Quincey Koziol <koziol@xxxxxxxxxxxx> writes:
> I do think it's better to force the user to give you a chunk
> size. Definitely _don't_ use a chunk size of one, the B-tree to
> locate the chunks will be insanely huge. :-(
The user may specify a chunksize in netCDF-4. With a 1 MB chunksize,
wow, it's sure a whole lot faster! Now it takes less than a second.
Also the output file is only 4 MBs. Is that expected? I presume this
is because it does not write more than 1 MB for each of the 4
variables. Neat!
Here's the netCDF code to do chunking. (Note the nc_def_chunking call
after the nc_def_var call.)
chunksize[0] = MEGABYTE/DOUBLE_SIZE;
for (i = 0; i < NUMVARS; i++)
{
if (nc_def_var(ncid, var_name[i], NC_DOUBLE, NUMDIMS,
dimids, &varid[i])) ERR;
if (nc_def_var_chunking(ncid, i, NULL, chunksize, NULL)) ERR;
}
if (nc_enddef(ncid)) ERR;
for (i = 0; i < NUMVARS; i++)
if (nc_put_var1_double(ncid, i, index, &pi)) ERR;
bash-3.2$ time ./tst_large
*** Testing really large files in netCDF-4/HDF5 format, quickly.

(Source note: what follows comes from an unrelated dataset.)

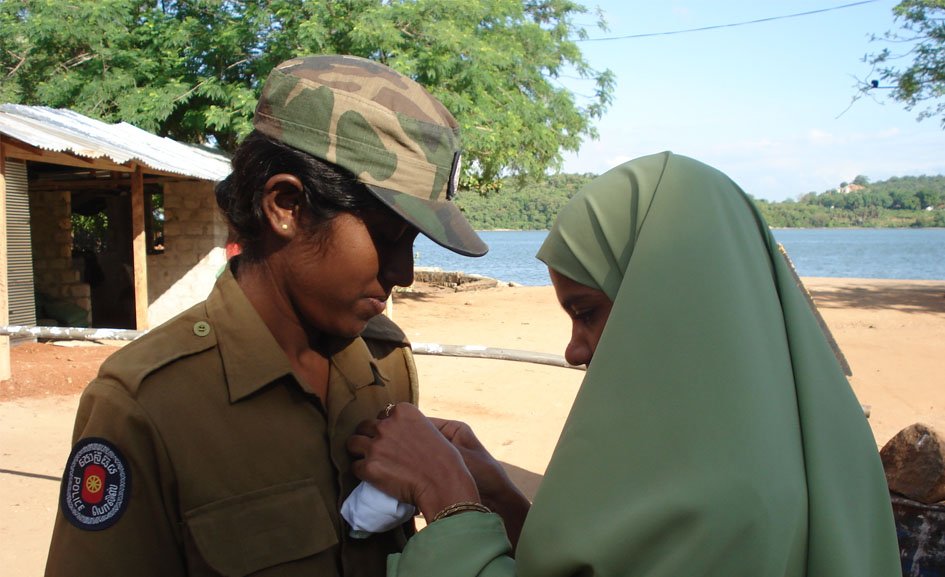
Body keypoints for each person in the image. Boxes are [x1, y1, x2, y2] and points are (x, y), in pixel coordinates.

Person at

*** Testing create of simple, but large, file...ok.
*** Tests successful!
real 0m0.042s
user 0m0.014s
sys 0m0.028s
bash-3.2$ ls -l tst_large.nc
-rw-r--r-- 1 ed ustaff 4208887 2007-08-21 13:52 tst_large.nc
> However, if you are going to attempt to create a heuristic for
> picking a chunk size, here's my best current thoughts on it: try to
> get a chunk of a reasonable size (1MB, say) (but make certain that it
> will contain at least one element, in the case of _really_ big
> compound datatypes :-), then try to make the chunk as "square" as
> possible (i.e. try to get the chunk size in all dimensions to be
> equal). That should give you something reasonable, at least... ;-)
Thanks!
Ed
--
Ed Hartnett -- ed@xxxxxxxxxxxxxxxx